Power vs Current/Voltage in Speakers! (2)

Thread Starter

johnyradio

Joined Oct 26, 2012
615
Can we assume that the voltage sent to the speakers is the same voltage as the power supply?

Eg, if my amplifier is powered y 25 volts DC, can we assume the speakers see 25 volts? So if we have a "100 Watt" amplifier, then the speakers will see 25V @ 4A? Wondering about class D amps in particular.
 

crutschow

Joined Mar 14, 2008
38,419
Can we assume that the voltage sent to the speakers is the same voltage as the power supply?
No.
if my amplifier is powered y 25 volts DC, can we assume the speakers see 25 volts?

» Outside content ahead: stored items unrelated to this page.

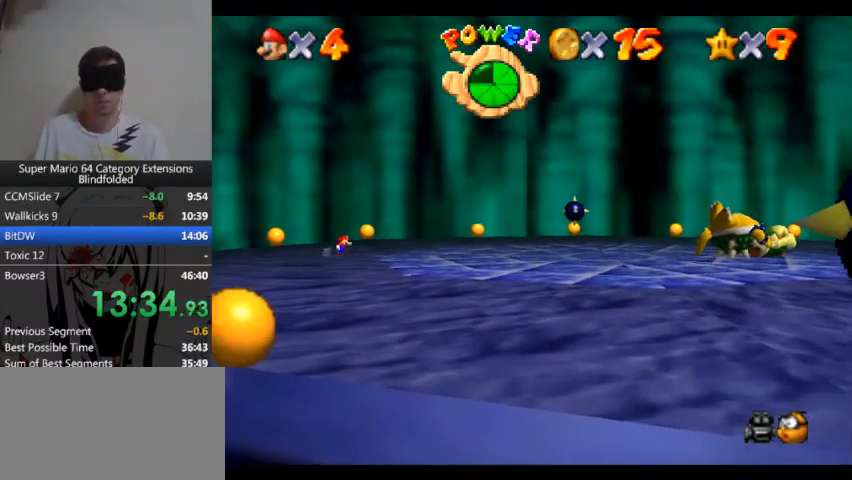
{"buttons": [], "left_stick": "right", "right_stick": "center", "events": []}
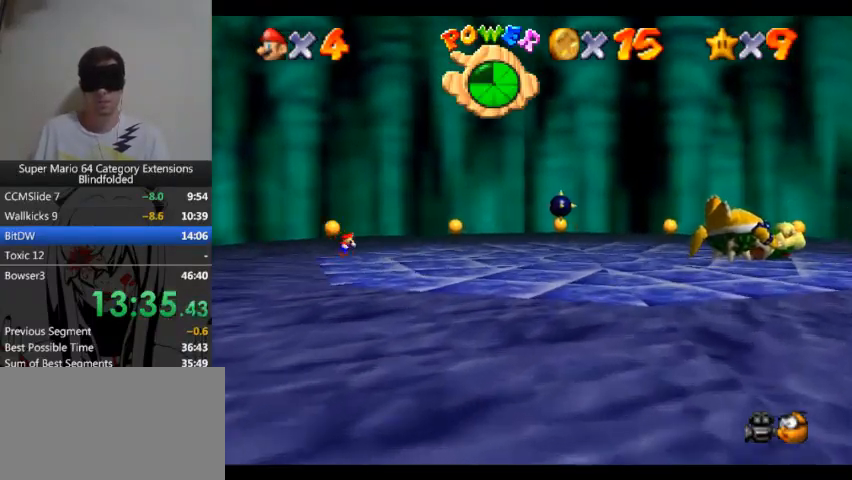
{"buttons": [], "left_stick": "right", "right_stick": "center", "events": []}
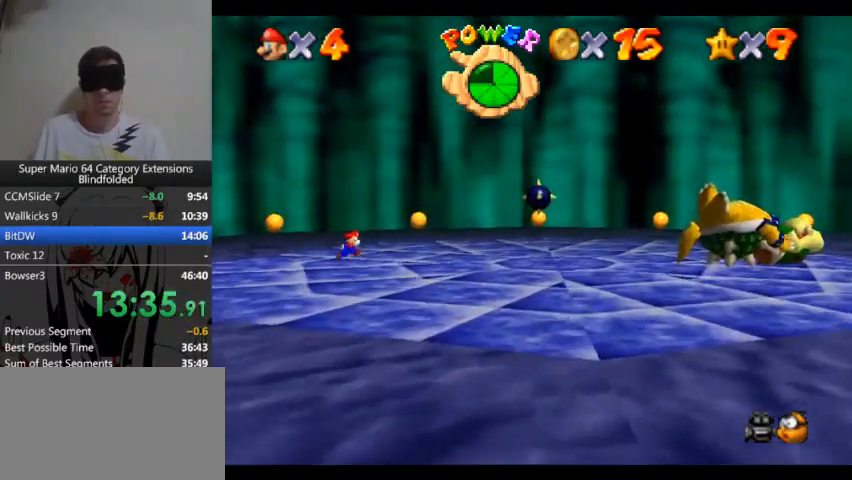
{"buttons": [], "left_stick": "right", "right_stick": "center", "events": []}
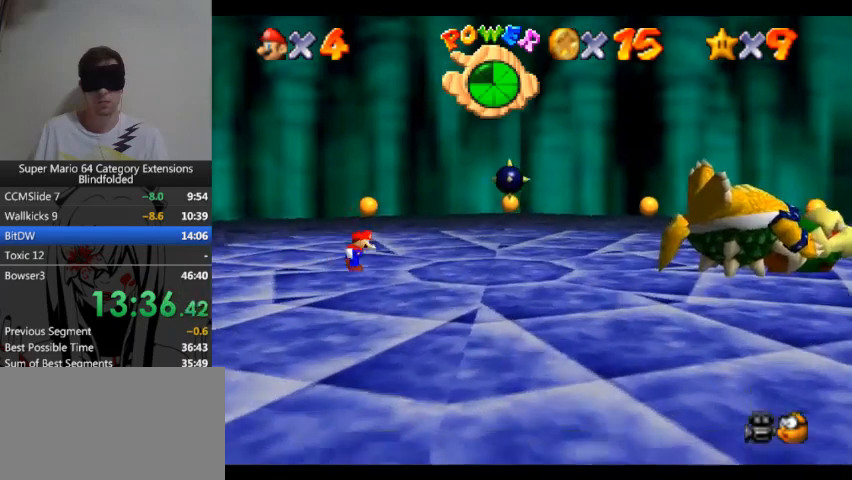
{"buttons": [], "left_stick": "right", "right_stick": "center", "events": []}
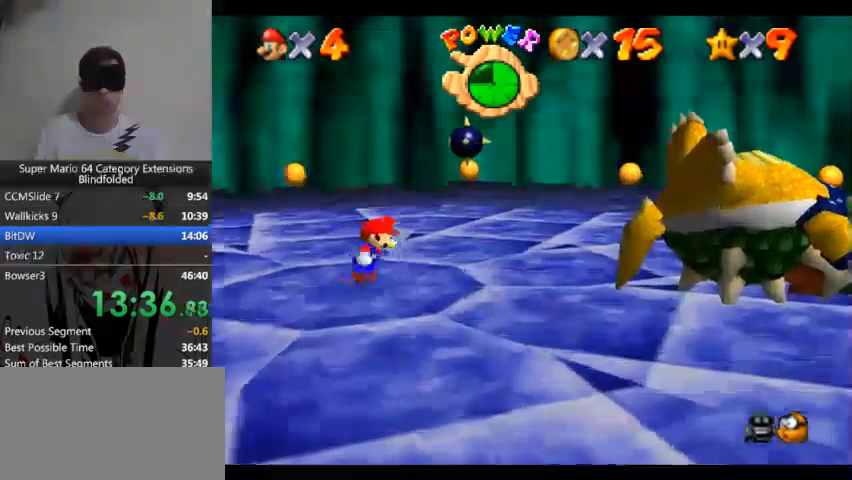
{"buttons": [], "left_stick": "right", "right_stick": "center", "events": []}
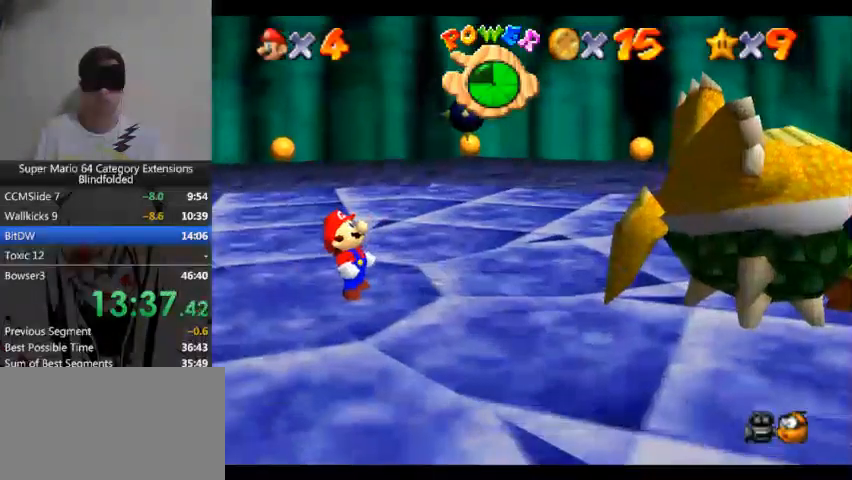
{"buttons": ["B"], "left_stick": "center", "right_stick": "center", "events": [[300, "left_stick", "center"], [400, "B", "down"]]}
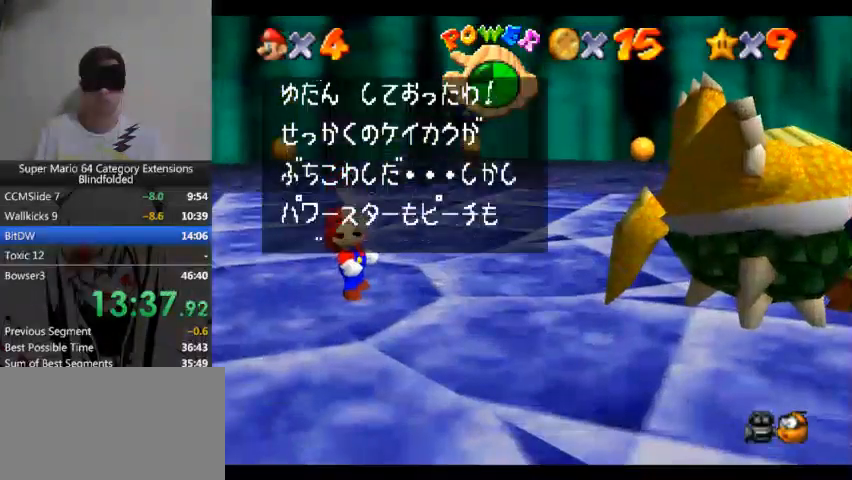
{"buttons": [], "left_stick": "center", "right_stick": "center", "events": [[67, "B", "up"], [233, "B", "down"], [400, "B", "up"]]}
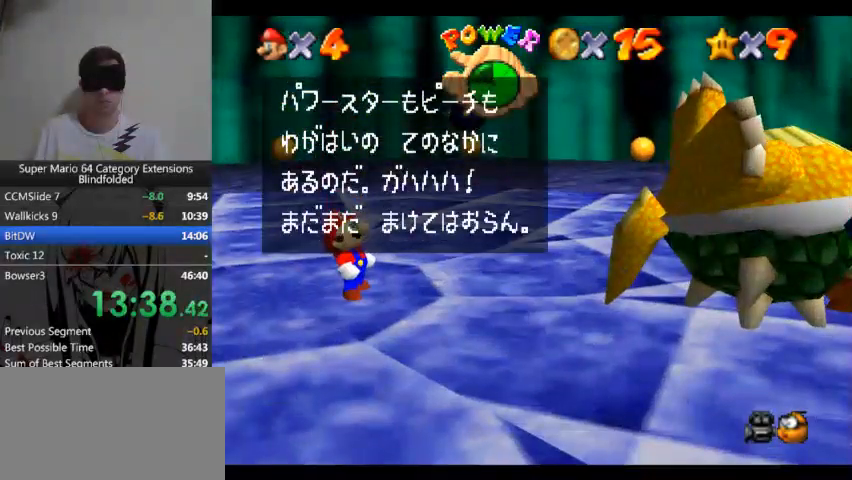
{"buttons": ["B"], "left_stick": "center", "right_stick": "center", "events": [[100, "B", "down"], [267, "B", "up"], [333, "B", "down"], [400, "B", "up"], [467, "B", "down"]]}
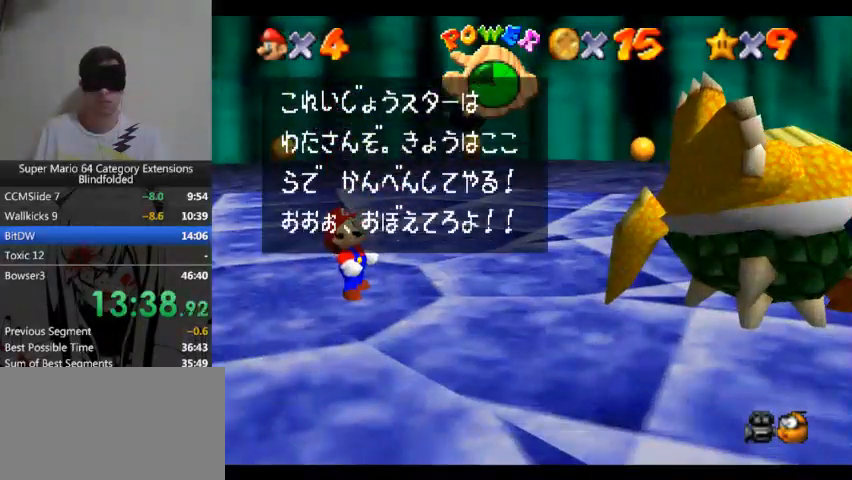
{"buttons": [], "left_stick": "center", "right_stick": "center", "events": [[33, "B", "up"], [100, "B", "down"], [167, "B", "up"], [233, "B", "down"], [300, "B", "up"], [367, "B", "down"], [433, "B", "up"]]}
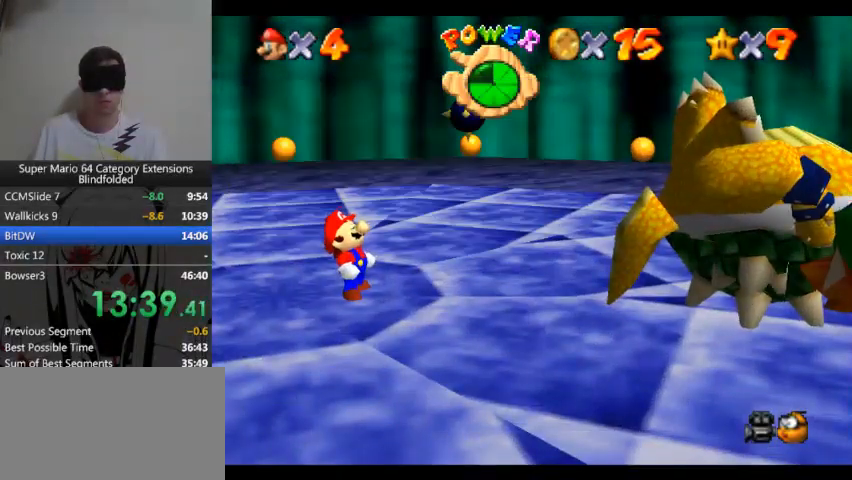
{"buttons": [], "left_stick": "center", "right_stick": "center", "events": []}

So if we have a "100 Watt" amplifier, then the speakers will see 25V @ 4A? Wondering about class D amps in particular.
It can be 25Vpp from a D amp, but the average voltage is determined by the audio signal in which determines the duty-cycle of the output to the speaker.
 

Thread Starter

johnyradio

Joined Oct 26, 2012
615
A bridged amp can deliver nearly twice the supply voltage p-p. And one with a transformer output can deliver any voltage you want.
Perfect answer. So, is this correct?
  • a non-bridged amp without a trafo can't exceed Vsupply
  • a bridged amp without a trafo can nearly double Vsupply
  • a step-up trafo will multiply whatever Vmax is coming from the amp
 

BobTPH

Joined Jun 5, 2013
11,487
Actually, as an RMS voltage, a bridged amp can reach 0.707 X Vs, and a non-bridged, non transformer one can reach only 1/2 that. Class D amps are typically bridged.